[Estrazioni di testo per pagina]
↓

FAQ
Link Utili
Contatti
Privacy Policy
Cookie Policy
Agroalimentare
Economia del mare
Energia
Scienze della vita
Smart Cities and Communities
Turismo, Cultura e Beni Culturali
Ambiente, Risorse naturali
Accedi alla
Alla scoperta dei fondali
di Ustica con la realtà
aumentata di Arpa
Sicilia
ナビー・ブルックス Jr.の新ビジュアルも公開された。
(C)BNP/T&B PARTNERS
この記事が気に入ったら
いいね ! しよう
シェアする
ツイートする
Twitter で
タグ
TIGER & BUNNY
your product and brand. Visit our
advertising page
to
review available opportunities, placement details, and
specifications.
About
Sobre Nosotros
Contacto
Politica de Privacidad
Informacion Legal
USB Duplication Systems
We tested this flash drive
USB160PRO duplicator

↑

▸ **COMPITO ASSEGNATO**
Disponga il testo di tutte le voci in un elenco JSON di stringhe, una stringa per ciascuna riga, tralasciando le righe vuote.

▸ **SOLUZIONE PROPOSTA**
[
  "FAQ",
  "Link Utili",
  "Contatti",
  "Privacy Policy",
  "Cookie Policy",
  "Agroalimentare",
  "Economia del mare",
  "Energia",
  "Scienze della vita",
  "Smart Cities and Communities",
  "Turismo, Cultura e Beni Culturali",
  "Ambiente, Risorse naturali",
  "Accedi alla",
  "Alla scoperta dei fondali",
  "di Ustica con la realtà",
  "aumentata di Arpa",
  "Sicilia",
  "ナビー・ブルックス Jr.の新ビジュアルも公開された。",
  "(C)BNP/T&B PARTNERS",
  "この記事が気に入ったら",
  "いいね ! しよう",
  "シェアする",
  "ツイートする",
  "Twitter で",
  "タグ",
  "TIGER & BUNNY",
  "your product and brand. Visit our",
  "advertising page",
  "to",
  "review available opportunities, placement details, and",
  "specifications.",
  "About",
  "Sobre Nosotros",
  "Contacto",
  "Politica de Privacidad",
  "Informacion Legal",
  "USB Duplication Systems",
  "We tested this flash drive",
  "USB160PRO duplicator"
]